Shilling scolds IMF as deficit narrows

CBK building in Nairobi on March 28,2017. PHOTO/ENOS TECHE.
CBK building in Nairobi on March 28,2017. PHOTO/ENOS TECHE.

High exports and low imports in the third quarter of 2018 saw the shilling start this year at 0.5 per cent higher compared to the same period last year.

According to the Balance of Payment Q3 report released by Kenya National Bureau of Statistics on New Year’s eve, total exports grew 3.9 per cent to Sh150.6 billion compared to Sh 145.0 billion recorded in Q3 of 2017. On the contrary, the value of imports dropped by 4.3 per cent to Sh 432.3 billion over the same period.

“The increase in value of total exports coupled by decline in the value of imports, resulted into narrowing of the merchandise trade deficit from Sh 306.7 billion in the third quarter of 2017 to Sh 281.7 billion in the same quarter of 2018,” KNBS said.

Decrease in the current account deficit was mainly driven by increased value of exports in goods and services as well as reduced value of food imports.

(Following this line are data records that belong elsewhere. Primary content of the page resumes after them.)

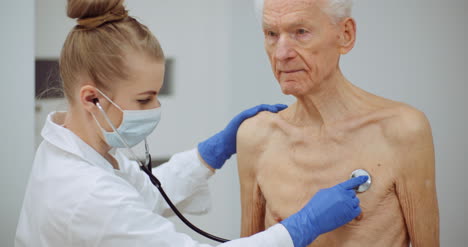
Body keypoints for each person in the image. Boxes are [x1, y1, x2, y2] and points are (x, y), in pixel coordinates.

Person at [15, 1, 368, 246]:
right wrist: (302, 227)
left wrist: (209, 154)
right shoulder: (83, 193)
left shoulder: (81, 151)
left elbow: (142, 195)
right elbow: (116, 208)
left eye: (155, 94)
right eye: (143, 99)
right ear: (92, 99)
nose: (154, 108)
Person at [237, 0, 439, 246]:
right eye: (271, 34)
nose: (282, 54)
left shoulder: (402, 130)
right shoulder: (255, 138)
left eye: (300, 32)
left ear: (345, 35)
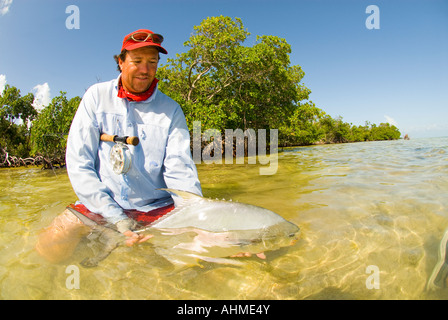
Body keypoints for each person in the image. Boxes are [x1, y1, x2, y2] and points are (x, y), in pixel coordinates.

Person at [36, 29, 202, 263]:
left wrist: (198, 221)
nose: (145, 69)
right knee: (49, 247)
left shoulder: (172, 109)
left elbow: (181, 172)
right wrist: (115, 218)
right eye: (137, 61)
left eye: (152, 62)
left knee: (194, 257)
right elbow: (79, 164)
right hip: (103, 203)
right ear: (121, 62)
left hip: (157, 208)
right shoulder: (96, 97)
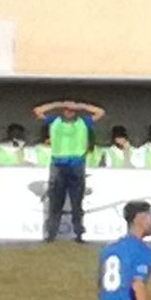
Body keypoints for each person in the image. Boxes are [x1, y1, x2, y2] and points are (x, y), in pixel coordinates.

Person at [35, 98, 102, 241]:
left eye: (72, 110)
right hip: (58, 164)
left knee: (77, 202)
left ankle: (78, 233)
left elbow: (100, 112)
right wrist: (58, 104)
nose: (69, 112)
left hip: (77, 164)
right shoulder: (54, 120)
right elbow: (37, 111)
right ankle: (51, 234)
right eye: (66, 109)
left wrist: (80, 106)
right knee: (55, 201)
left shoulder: (83, 121)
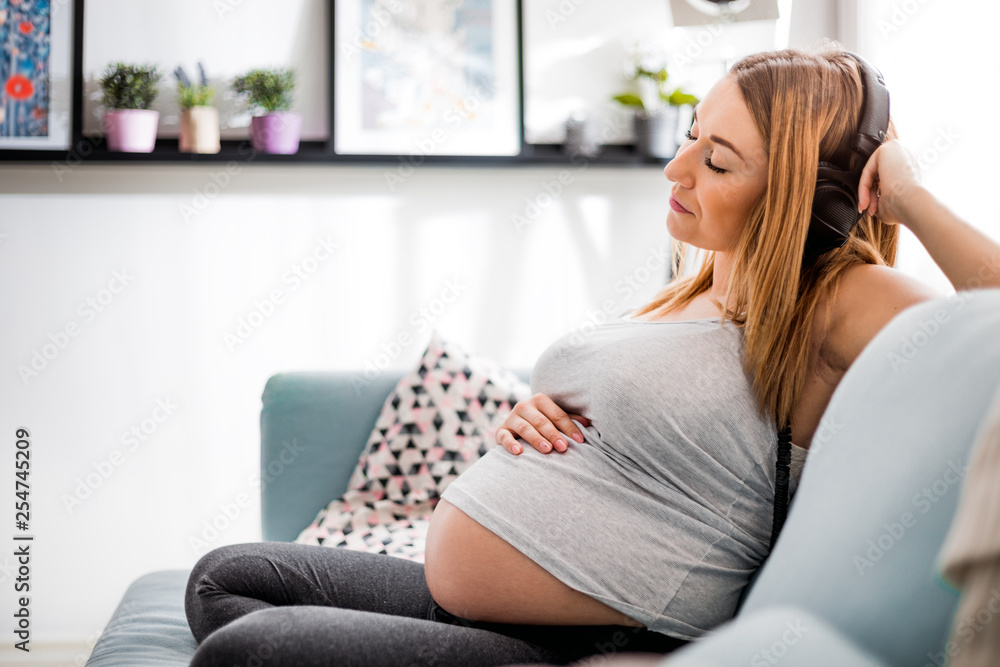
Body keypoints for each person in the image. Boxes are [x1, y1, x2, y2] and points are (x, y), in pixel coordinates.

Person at [184, 44, 1000, 667]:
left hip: (600, 630)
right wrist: (534, 416)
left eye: (717, 161)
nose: (678, 168)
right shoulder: (709, 275)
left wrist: (910, 195)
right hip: (500, 604)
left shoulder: (838, 298)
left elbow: (992, 315)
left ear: (807, 198)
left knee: (243, 652)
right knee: (223, 579)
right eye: (691, 138)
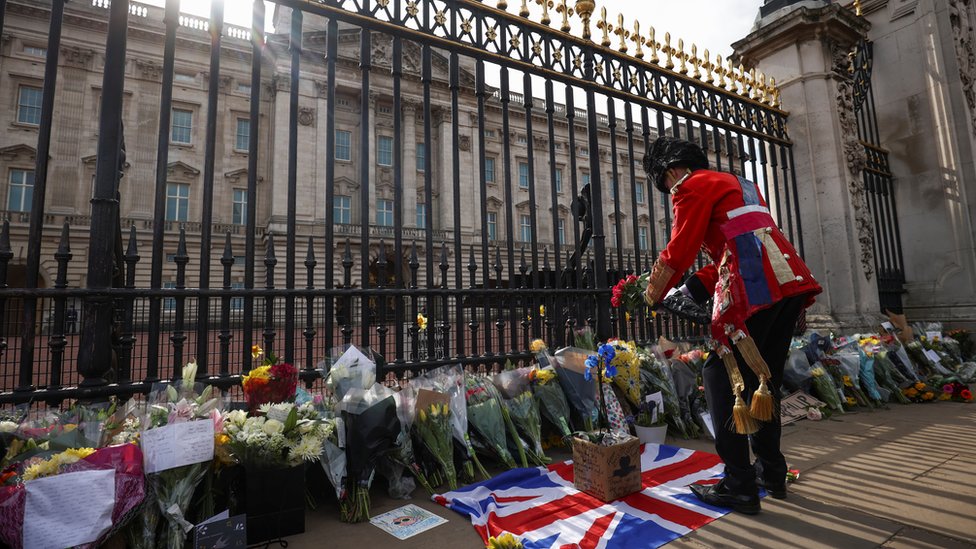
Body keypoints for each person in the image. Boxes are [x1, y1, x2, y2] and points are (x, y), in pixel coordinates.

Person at [641, 136, 821, 514]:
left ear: (672, 170)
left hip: (754, 288)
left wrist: (653, 292)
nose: (668, 189)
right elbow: (734, 245)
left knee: (723, 378)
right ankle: (771, 471)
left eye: (664, 182)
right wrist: (691, 289)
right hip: (786, 282)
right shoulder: (742, 184)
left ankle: (739, 483)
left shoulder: (689, 185)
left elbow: (682, 247)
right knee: (763, 378)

Merchandise trade balance improved to a deficit of Sh250 billion in the third quarter under review compared to a deficit of Sh279 billion dollars in the same period of 2017.

Africa remained the leading destination for Kenya’s exports, accounting for 35.9 percent of the country’s total exports followed by the European Union accounted for 19.7 per cent of total exports estimated at Sh29 billion.

Total exports to China, India and Japan increased by 62.4 per cent, 73.6 percent and 12.9 per cent respectively, indicating Kenya’s inroads to the Asian market.

The trade balance dynamics during the quarter favoured the shilling, which had come under siege in November, losing ground to the greenback, dropping to a low of 103.17 in mid-November.

On Monday, Central Bank of Kenya quoted the shilling at 101.84 compared to Sh102.35 on Jan 2, 2018, 50 basis points higher despite various analysts including the International Monetary Fund predicting doom for the shilling in October.

Global rating firm Fitch Solution in its study dubbed Africa Monitor- East and Central Africa predicted the shilling to close the year at 103.50 as demand for dollars by importers spikes during this festive season.

In a report in October following a review on Kenya’s economic health, the international lender said the shilling may be overvalued by up to 17.5 per cent adding that it risked being classified as “managed” rather than operating on the forces of demand and supply.

Kenya dismissed the report, with CBK governor Patrick Njoroge terming it as ‘black box’ analysis of shilling’s performance.